L’aubergiste se concentra sur Rand et sur Bashere. Principalement sur Bashere. L’un et l’autre étaient de toute évidence riches d’après leurs vêtements, mais Bashere était âgé d’un plus grand nombre d’années et donc vraisemblablement le plus important. « Bienvenue, mon Seigneur, mes Seigneurs. Que puis-je vous offrir ? J’ai des vins du Murandy ainsi que de l’Andor, du cognac de… »
Rand ne l’écoutait pas. Ce qui ne ressemblait pas à cent autres salles d’auberge était la clientèle. À cette heure-ci, il se serait attendu à un ou deux hommes peut-être, mais il n’y en avait aucun. À la place, la plupart des tables étaient occupées par des jeunes femmes habillées avec simplicité, des jeunes filles en réalité pour la plupart, qui se retournaient sur leurs bancs, tasses de thé à la main, pour regarder avec stupeur les nouveaux venus. Plus d’une eut un hoquet de surprise devant la haute taille de Bael. Pourtant, toutes ne contemplaient pas les Aiels et c’est la douzaine ou presque qui l’examinait avec ébahissement qui fit s’écarquiller les yeux de Rand. Il les connaissait. Pas toutes bien, mais il les connaissait. Une en particulier capta son attention.
« Bode ? » dit-il d’un ton incrédule. Cette jeune fille aux grands yeux posés fixement sur lui – quand avait-elle acquis assez d’années pour natter ses cheveux ? – était Bodewhin Cauthon, la sœur de Mat. Et il y avait Hilde Barran, bien potelée, assise près de la maigre Jerilin al’Caar, la jolie Marisa Ahan, avec ses mains plaquées sur ses joues comme toujours quand elle était surprise, et la plantureuse Emry Lewin et Élise Marwin et Darea Candwin et… Elles étaient du Champ d’Emond ou du voisinage. Jetant un coup d’œil sur le reste des tables, il comprit que les autres devaient aussi être originaires des Deux Rivières. La plupart, du moins – il vit une figure typiquement domanie et une ou deux qui pouvaient être d’ailleurs – mais chaque robe aurait pu être aperçue n’importe quel jour sur le pré communal du Champ d’Emond. « Par la Lumière, qu’est-ce que vous faites ici ?
— Nous sommes en route pour Tar Valon », réussit à répondre Bode en dépit de son ahurissement. Le seul trait qu’elle partageait avec Mat était une espèce d’éclair malicieux dans les yeux. Son étonnement à le voir laissa vite la place à un large sourire d’émerveillement et de plaisir. « Pour devenir Aes Sedai, comme Egwene et Nynaeve.

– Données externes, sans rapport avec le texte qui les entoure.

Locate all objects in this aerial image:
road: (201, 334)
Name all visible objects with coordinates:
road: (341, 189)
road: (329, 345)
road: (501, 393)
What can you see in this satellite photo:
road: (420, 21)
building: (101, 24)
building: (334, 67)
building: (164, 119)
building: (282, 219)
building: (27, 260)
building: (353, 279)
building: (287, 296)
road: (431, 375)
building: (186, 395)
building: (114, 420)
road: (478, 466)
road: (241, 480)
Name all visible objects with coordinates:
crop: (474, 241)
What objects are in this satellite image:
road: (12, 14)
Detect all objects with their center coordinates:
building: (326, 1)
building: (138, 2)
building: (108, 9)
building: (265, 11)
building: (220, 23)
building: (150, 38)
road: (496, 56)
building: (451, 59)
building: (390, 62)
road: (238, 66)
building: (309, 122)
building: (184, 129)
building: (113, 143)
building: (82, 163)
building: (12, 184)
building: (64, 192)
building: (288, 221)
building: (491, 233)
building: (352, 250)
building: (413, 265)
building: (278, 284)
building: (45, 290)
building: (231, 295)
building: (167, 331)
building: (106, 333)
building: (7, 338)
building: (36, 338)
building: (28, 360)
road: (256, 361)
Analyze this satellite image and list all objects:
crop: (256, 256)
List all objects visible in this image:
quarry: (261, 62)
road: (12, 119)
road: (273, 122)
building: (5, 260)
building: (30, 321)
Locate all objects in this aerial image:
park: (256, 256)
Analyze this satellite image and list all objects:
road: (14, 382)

— Nous pourrions te poser la même question », lança la svelte Larine Ayellin qui disposa sa tresse épaisse par-dessus son épaule avec une désinvolture étudiée. La plus âgée des filles du Champ d’Emond – de trois bonnes années plus jeune que lui, mais la seule à part Bode dont les cheveux étaient nattés – elle avait toujours eu bonne opinion d’elle-même. Elle était assez mignonne pour que tous les garçons le lui aient confirmé. « Le Seigneur Perrin a prononcé à peine deux mots à ton sujet sauf pour dire que tu étais parti vivre des aventures et que tu portes de beaux habits, ce que je constate.
— Est-ce que Mat va bien ? questionna Bode, soudain anxieuse. Est-il avec toi ? Maman s’inquiète tellement pour lui. Il ne se rappelle même pas qu’il doit changer ses chaussettes pour des propres si personne ne le lui dit.
— Non, répliqua lentement Rand, il n’est pas ici. Mais il se porte bien.
— Nous ne nous attendions guère à te trouver dans Caemlyn », s’écria de sa voix aiguë Janacy Torfinn. Elle ne pouvait pas avoir plus de quatorze ans ; elle était la plus jeune, du moins de celles du Champ d’Emond. « Vérine Sedai et Alanna Sedai vont être contentes, je parie. Elles nous interrogent continuellement sur ce que nous savons de toi. »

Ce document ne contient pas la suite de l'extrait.